WORK INSTRUCTION 1 -
Name every PDF viewer mentioned in the post about making presentations on OpenBSD.
WORK INSTRUCTION 2 -
Shorten the paragraph starting "evince, on the other hand" in the post about making presentations on OpenBSD into a brief list that keeps its main facts.
WORK INSTRUCTION 3 -
Write what comes next in the post about making presentations on OpenBSD, picking up after its last sentence.

DOCUMENT SECTION -
_ _ _
Re: using openbsd to make presentations

2008-03-19 Thread Pau Amaro-Seoane
movie15... yes, I know it from latex-beamer... it's (was?) crap

It will only embed movies under acroread AND windows... and asks for
very recent pdflatex versions... at least this was the case one year
ago, when I gave it a chance last time...

evince, on the other hand, is not displaying perfectly the beamer
layout and I don't know how to tell evince that it must use xine to
reproduce the linked movies of my pdf talks... kpdf is more
intelligent but as slow as a Spanish bureaucrat...

For now latex-beamer + apm -H + evince seems to be the winner
combination in my case

2008/3/19, Predrag Punosevac [EMAIL PROTECTED]:
 In the next couple sentences I will try to answer some of the questions
  you guys asked me about powerdot
  class of latex presentations.

  1. Yes it is easier to learn than the Beamer but if know Beamer and it
  works for you maybe you should
  stick to your guns.

  This is the link to documentation and the source file for powerdot

  http://texcatalogue.sarovar.org/entries/powerdot.html

  I want to reiterate that is very easy to customize slides unlike Beamer
  although you can see in the documentation that
  the package comes with about 20 different layouts and many more
  different color patterns.
_ _ _
Stored data:
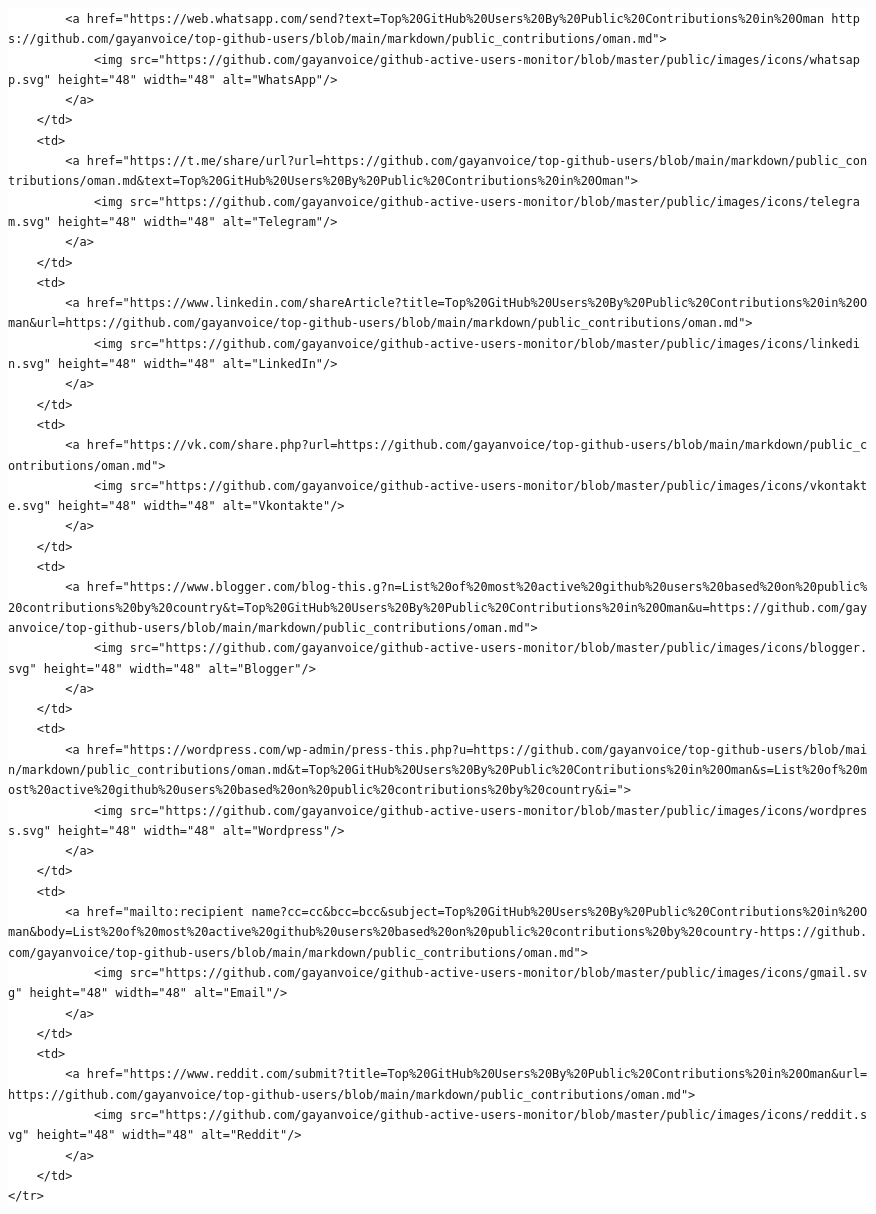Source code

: 			<a href="https://web.whatsapp.com/send?text=Top%20GitHub%20Users%20By%20Public%20Contributions%20in%20Oman https://github.com/gayanvoice/top-github-users/blob/main/markdown/public_contributions/oman.md">
				<img src="https://github.com/gayanvoice/github-active-users-monitor/blob/master/public/images/icons/whatsapp.svg" height="48" width="48" alt="WhatsApp"/>
			</a>
		</td>
		<td>
			<a href="https://t.me/share/url?url=https://github.com/gayanvoice/top-github-users/blob/main/markdown/public_contributions/oman.md&text=Top%20GitHub%20Users%20By%20Public%20Contributions%20in%20Oman">
				<img src="https://github.com/gayanvoice/github-active-users-monitor/blob/master/public/images/icons/telegram.svg" height="48" width="48" alt="Telegram"/>
			</a>
		</td>
		<td>
			<a href="https://www.linkedin.com/shareArticle?title=Top%20GitHub%20Users%20By%20Public%20Contributions%20in%20Oman&url=https://github.com/gayanvoice/top-github-users/blob/main/markdown/public_contributions/oman.md">
				<img src="https://github.com/gayanvoice/github-active-users-monitor/blob/master/public/images/icons/linkedin.svg" height="48" width="48" alt="LinkedIn"/>
			</a>
		</td>
		<td>
			<a href="https://vk.com/share.php?url=https://github.com/gayanvoice/top-github-users/blob/main/markdown/public_contributions/oman.md">
				<img src="https://github.com/gayanvoice/github-active-users-monitor/blob/master/public/images/icons/vkontakte.svg" height="48" width="48" alt="Vkontakte"/>
			</a>
		</td>
		<td>
			<a href="https://www.blogger.com/blog-this.g?n=List%20of%20most%20active%20github%20users%20based%20on%20public%20contributions%20by%20country&t=Top%20GitHub%20Users%20By%20Public%20Contributions%20in%20Oman&u=https://github.com/gayanvoice/top-github-users/blob/main/markdown/public_contributions/oman.md">
				<img src="https://github.com/gayanvoice/github-active-users-monitor/blob/master/public/images/icons/blogger.svg" height="48" width="48" alt="Blogger"/>
			</a>
		</td>
		<td>
			<a href="https://wordpress.com/wp-admin/press-this.php?u=https://github.com/gayanvoice/top-github-users/blob/main/markdown/public_contributions/oman.md&t=Top%20GitHub%20Users%20By%20Public%20Contributions%20in%20Oman&s=List%20of%20most%20active%20github%20users%20based%20on%20public%20contributions%20by%20country&i=">
				<img src="https://github.com/gayanvoice/github-active-users-monitor/blob/master/public/images/icons/wordpress.svg" height="48" width="48" alt="Wordpress"/>
			</a>
		</td>
		<td>
			<a href="mailto:recipient name?cc=cc&bcc=bcc&subject=Top%20GitHub%20Users%20By%20Public%20Contributions%20in%20Oman&body=List%20of%20most%20active%20github%20users%20based%20on%20public%20contributions%20by%20country-https://github.com/gayanvoice/top-github-users/blob/main/markdown/public_contributions/oman.md">
				<img src="https://github.com/gayanvoice/github-active-users-monitor/blob/master/public/images/icons/gmail.svg" height="48" width="48" alt="Email"/>
			</a>
		</td>
		<td>
			<a href="https://www.reddit.com/submit?title=Top%20GitHub%20Users%20By%20Public%20Contributions%20in%20Oman&url=https://github.com/gayanvoice/top-github-users/blob/main/markdown/public_contributions/oman.md">
				<img src="https://github.com/gayanvoice/github-active-users-monitor/blob/master/public/images/icons/reddit.svg" height="48" width="48" alt="Reddit"/>
			</a>
		</td>
	</tr>
</table>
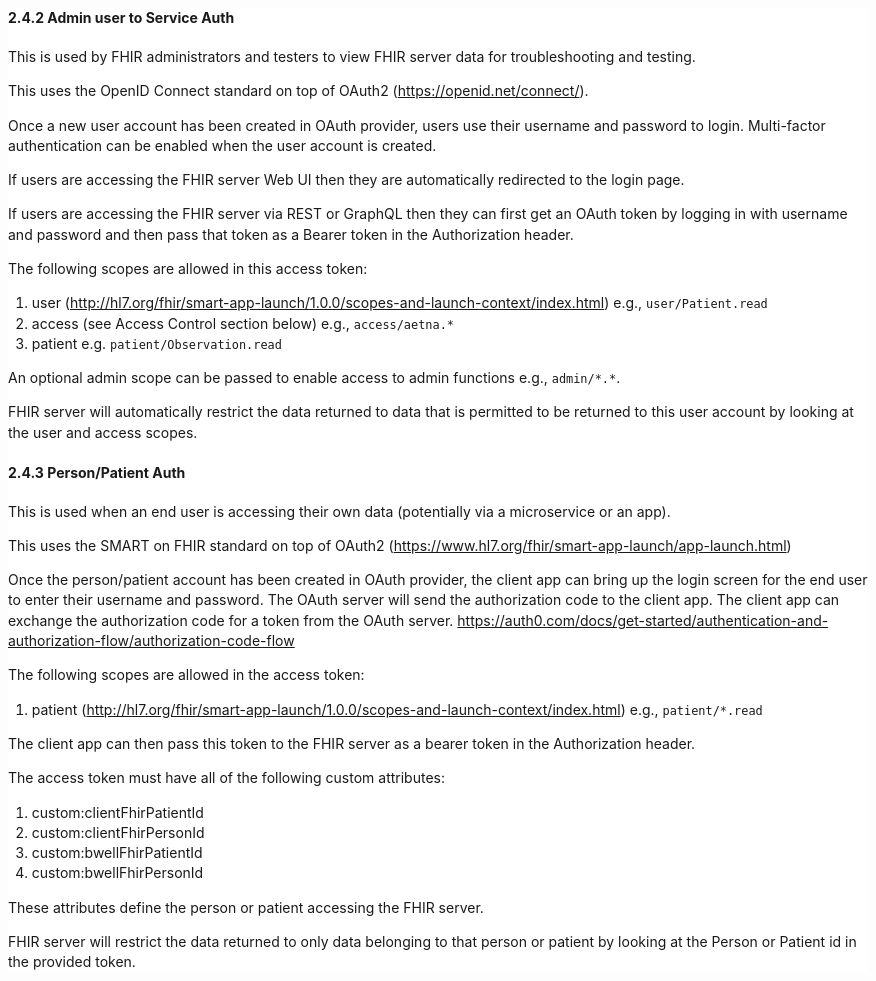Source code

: #### 2.4.2 Admin user to Service Auth
This is used by FHIR administrators and testers to view FHIR server data for troubleshooting and testing.

This uses the OpenID Connect standard on top of OAuth2 (https://openid.net/connect/).

Once a new user account has been created in OAuth provider, users use their username and password to login.  Multi-factor authentication can be enabled when the user account is created.

If users are accessing the FHIR server Web UI then they are automatically redirected to the login page.

If users are accessing the FHIR server via REST or GraphQL then they can first get an OAuth token by logging in with username and password and then pass that token as a Bearer token in the Authorization header.

The following scopes are allowed in this access token:
1. user (http://hl7.org/fhir/smart-app-launch/1.0.0/scopes-and-launch-context/index.html) e.g., `user/Patient.read`
2. access (see Access Control section below) e.g., `access/aetna.*`
3. patient e.g. `patient/Observation.read`

An optional admin scope can be passed to enable access to admin functions e.g., `admin/*.*`.

FHIR server will automatically restrict the data returned to data that is permitted to be returned to this user account by looking at the user and access scopes.

#### 2.4.3 Person/Patient Auth
This is used when an end user is accessing their own data (potentially via a microservice or an app).

This uses the SMART on FHIR standard on top of OAuth2 (https://www.hl7.org/fhir/smart-app-launch/app-launch.html)

Once the person/patient account has been created in OAuth provider, the client app can bring up the login screen for the end user to enter their username and password.  The OAuth server will send the authorization code to the client app.  The client app can exchange the authorization code for a token from the OAuth server. https://auth0.com/docs/get-started/authentication-and-authorization-flow/authorization-code-flow

The following scopes are allowed in the access token:
1. patient (http://hl7.org/fhir/smart-app-launch/1.0.0/scopes-and-launch-context/index.html) e.g., `patient/*.read`

The client app can then pass this token to the FHIR server as a bearer token in the Authorization header.

The access token must have all of the following custom attributes:
1. custom:clientFhirPatientId
2. custom:clientFhirPersonId
3. custom:bwellFhirPatientId
4. custom:bwellFhirPersonId

These attributes define the person or patient accessing the FHIR server.

FHIR server will restrict the data returned to only data belonging to that person or patient by looking at the Person or Patient id in the provided token.
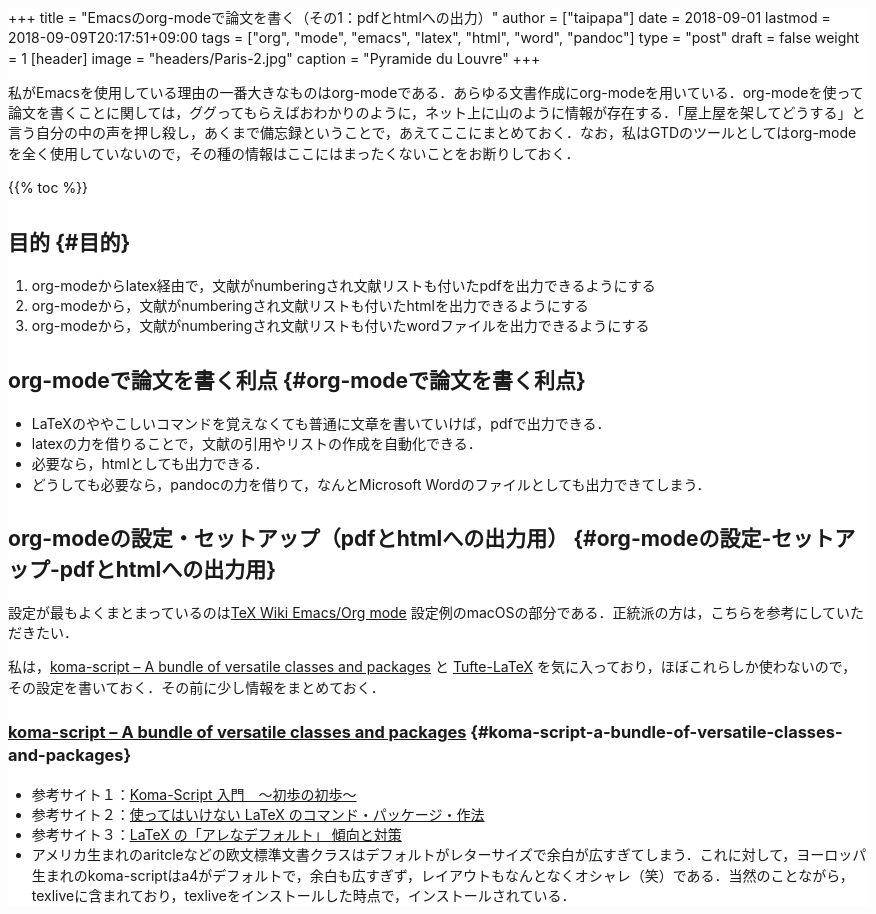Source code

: +++
title = "Emacsのorg-modeで論文を書く（その1：pdfとhtmlへの出力）"
author = ["taipapa"]
date = 2018-09-01
lastmod = 2018-09-09T20:17:51+09:00
tags = ["org", "mode", "emacs", "latex", "html", "word", "pandoc"]
type = "post"
draft = false
weight = 1
[header]
  image = "headers/Paris-2.jpg"
  caption = "Pyramide du Louvre"
+++

私がEmacsを使用している理由の一番大きなものはorg-modeである．あらゆる文書作成にorg-modeを用いている．org-modeを使って論文を書くことに関しては，ググってもらえばおわかりのように，ネット上に山のように情報が存在する．「屋上屋を架してどうする」と言う自分の中の声を押し殺し，あくまで備忘録ということで，あえてここにまとめておく．なお，私はGTDのツールとしてはorg-modeを全く使用していないので，その種の情報はここにはまったくないことをお断りしておく．

{{% toc %}}

## 目的 {#目的}

1.  org-modeからlatex経由で，文献がnumberingされ文献リストも付いたpdfを出力できるようにする
2.  org-modeから，文献がnumberingされ文献リストも付いたhtmlを出力できるようにする
3.  org-modeから，文献がnumberingされ文献リストも付いたwordファイルを出力できるようにする


## org-modeで論文を書く利点 {#org-modeで論文を書く利点}

-   LaTeXのややこしいコマンドを覚えなくても普通に文章を書いていけば，pdfで出力できる．
-   latexの力を借りることで，文献の引用やリストの作成を自動化できる．
-   必要なら，htmlとしても出力できる．
-   どうしても必要なら，pandocの力を借りて，なんとMicrosoft Wordのファイルとしても出力できてしまう．


## org-modeの設定・セットアップ（pdfとhtmlへの出力用） {#org-modeの設定-セットアップ-pdfとhtmlへの出力用}

設定が最もよくまとまっているのは[TeX Wiki Emacs/Org mode](https://texwiki.texjp.org/?Emacs%2FOrg%20mode) 設定例のmacOSの部分である．正統派の方は，こちらを参考にしていただきたい．

私は，[koma-script – A bundle of versatile classes and packages](https://ctan.org/pkg/koma-script) と [Tufte-LaTeX](https://tufte-latex.github.io/tufte-latex/) を気に入っており，ほぼこれらしか使わないので，その設定を書いておく．その前に少し情報をまとめておく．


### [koma-script – A bundle of versatile classes and packages](https://ctan.org/pkg/koma-script) {#koma-script-a-bundle-of-versatile-classes-and-packages}

-   参考サイト１：[Koma-Script 入門　～初歩の初歩～](http://konoyonohana.blog.fc2.com/blog-category-12.html)
-   参考サイト２：[使ってはいけない LaTeX のコマンド・パッケージ・作法](https://ichiro-maruta.blogspot.com/2013/03/latex.html)
-   参考サイト３：[LaTeX の「アレなデフォルト」 傾向と対策](https://qiita.com/zr%5Ftex8r/items/297154ca924749e62471)
-   アメリカ生まれのaritcleなどの欧文標準文書クラスはデフォルトがレターサイズで余白が広すぎてしまう．これに対して，ヨーロッパ生まれのkoma-scriptはa4がデフォルトで，余白も広すぎず，レイアウトもなんとなくオシャレ（笑）である．当然のことながら，texliveに含まれており，texliveをインストールした時点で，インストールされている．
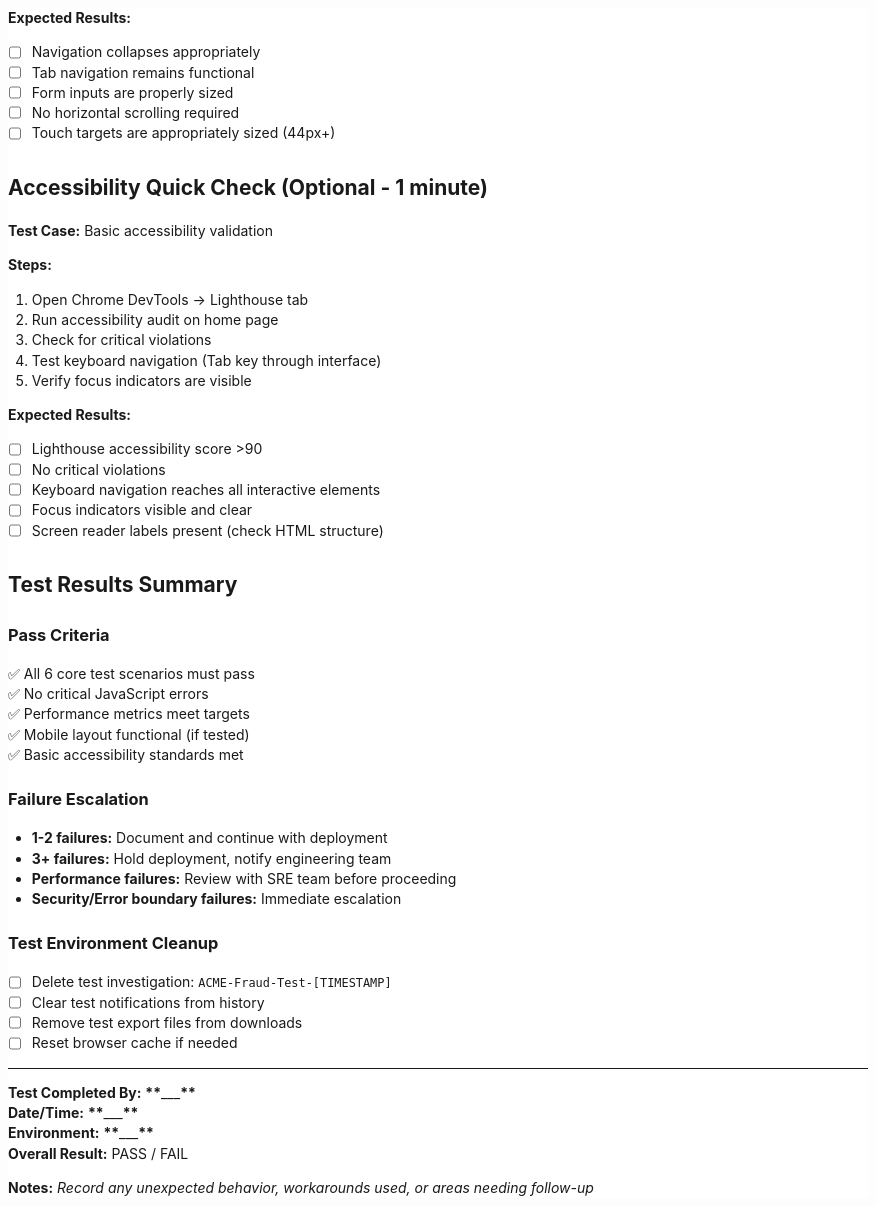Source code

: **Expected Results:**

- [ ] Navigation collapses appropriately
- [ ] Tab navigation remains functional
- [ ] Form inputs are properly sized
- [ ] No horizontal scrolling required
- [ ] Touch targets are appropriately sized (44px+)

## Accessibility Quick Check (Optional - 1 minute)

**Test Case:** Basic accessibility validation

**Steps:**

1. Open Chrome DevTools → Lighthouse tab
2. Run accessibility audit on home page
3. Check for critical violations
4. Test keyboard navigation (Tab key through interface)
5. Verify focus indicators are visible

**Expected Results:**

- [ ] Lighthouse accessibility score >90
- [ ] No critical violations
- [ ] Keyboard navigation reaches all interactive elements
- [ ] Focus indicators visible and clear
- [ ] Screen reader labels present (check HTML structure)

## Test Results Summary

### Pass Criteria

✅ All 6 core test scenarios must pass  
✅ No critical JavaScript errors  
✅ Performance metrics meet targets  
✅ Mobile layout functional (if tested)  
✅ Basic accessibility standards met

### Failure Escalation

- **1-2 failures:** Document and continue with deployment
- **3+ failures:** Hold deployment, notify engineering team
- **Performance failures:** Review with SRE team before proceeding
- **Security/Error boundary failures:** Immediate escalation

### Test Environment Cleanup

- [ ] Delete test investigation: `ACME-Fraud-Test-[TIMESTAMP]`
- [ ] Clear test notifications from history
- [ ] Remove test export files from downloads
- [ ] Reset browser cache if needed

---

**Test Completed By:** **\*\***\_\_\_**\*\***  
**Date/Time:** **\*\***\_\_\_**\*\***  
**Environment:** **\*\***\_\_\_**\*\***  
**Overall Result:** PASS / FAIL

**Notes:**
_Record any unexpected behavior, workarounds used, or areas needing follow-up_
_ _ _
REPLY 1 -
acroread, evince, kpdf

REPLY 2 -
- evince does not display the beamer layout perfectly.
- The writer does not know how to make evince use xine to play the movies linked in their PDF talks.
- kpdf is more intelligent but very slow.

REPLY 3 -
  Trying to install manually on the top of teTeX will probably fail due to
  the fact that teTeX uses some outdated
  fonts. I tired in the past. It is not worthy as TeXLive in current ports
  three is rock solid.


  2. There were many questions about Movies. Yes, It is possible to embed
  movies  into  the slides.
  Please follow the link

  http://tug.ctan.org/tex-archive/macros/latex/contrib/movie15/


  The following link contains also extensive discussion of movie15 package
  and some examples
  http://www.uoregon.edu/~noeckel/PDFmovie.html

  Cheers,

 Predrag











  Girish Venkatachalam wrote:



   On 17:45:26 Mar 18, Predrag Punosevac wrote:
  
   I am a mathematician so I am quite often in the same position as you to
   give presentations which contain
   lots of formulas and images.
   I use Powerdot class of Latex presentations (descendant of Prosper an
   obsolete class of presentations )  which is as an alternative to the 
 Beamer
   class. For the comprehensive review of all classes of presentations for
   latex you may check
  
   http://texcatalogue.sarovar.org/bytopic.html#present
  
   The advantages over Powerdot over Beamer are numerous.
   Powerdot is far easier (has only 60 man pages v.s. Beamer man pages are
   over 400 pages).
   It is also very simple to incorporate movies into your slides. The slides
   are easily customized
   and in my point of view far more beautiful than the Beamer.
  
  
   That will be really cool. ;)
  
   I love beauty both in women and in my work. ;)
  
   What about movies?
  
  
   The popularity of Beamer seems comes from the fact that you can use
   pdflatex to produce pdf slides.
   That is not possible with Powerdot as it uses some PostScript tricks. So
   you will have to latex slides followed by
   dvips and ps2pdf or dvipdfm to produce pdf slides. The ultimate goal of
   course is to produce pdf slides.
  
  
  
   That is no problem at all.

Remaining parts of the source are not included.